Transmembrane potential measurements of mammalian and plant cells

Summary form only given. Pulsed laser fluorescence microscopy (PLFM) using the voltage sensitive dye ANNINE-6 permits measurements of transmembrane potentials of biological cells with a time resolution of five nanoseconds. Several theories have been proposed to explain the change of the membrane conductivity in response to an external electric field, e.g. pore-models, phase transitions due to electro-compression or local disturbances in the membrane caused by lipid rafts. The measured field-strength-dependence of the transmembrane potential of both mammalian and plant cells exhibits a saturation character which is supposed to occur due to the formation of nano/micropores. For mammalian cells with a typical diameter of 15 mum saturation effects set in at external field strengths in the order of 1 kV/cm. For tobacco-protoplasts (BY-2) with an average size three times the diameter of mammalian cells, the same saturation effect can be observed at about one third of the saturation field strength, observed for mammalian cells.

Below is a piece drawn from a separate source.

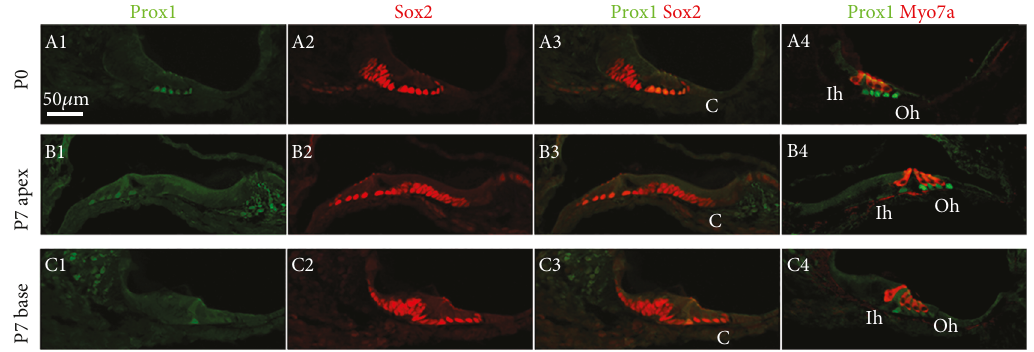
Figure 7: Prox1 is expressed in the neonatal mouse cochleae. Immunohistochemistry of Prox1, Sox2, and anti-myosin7a from P0 to P7. Scale bars =50 μ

This confirms the general expectations of current membrane charging models. Furthermore, protoplasts exhibit a strong asymmetry of the membrane charging at the hyper- and depolarized hemisphere of the cell, which occurs due to the higher rest potential compared to mammalian cells. The threshold transmembrane voltage for the onset of pore formation has been estimated to an absolute value of +/-200 mV. In addition, time- and field-strength-dependencies of the transmembrane potential's azimuthal distribution have been examined. Time-courses of the transmembrane potential in response to an electric field pulse show a good agreement with theoretical predictions. Results for HEK293, HeLa and 22Rv1 cells as well as for tobacco-protoplasts will be presented and the underlying measurement setup will be described.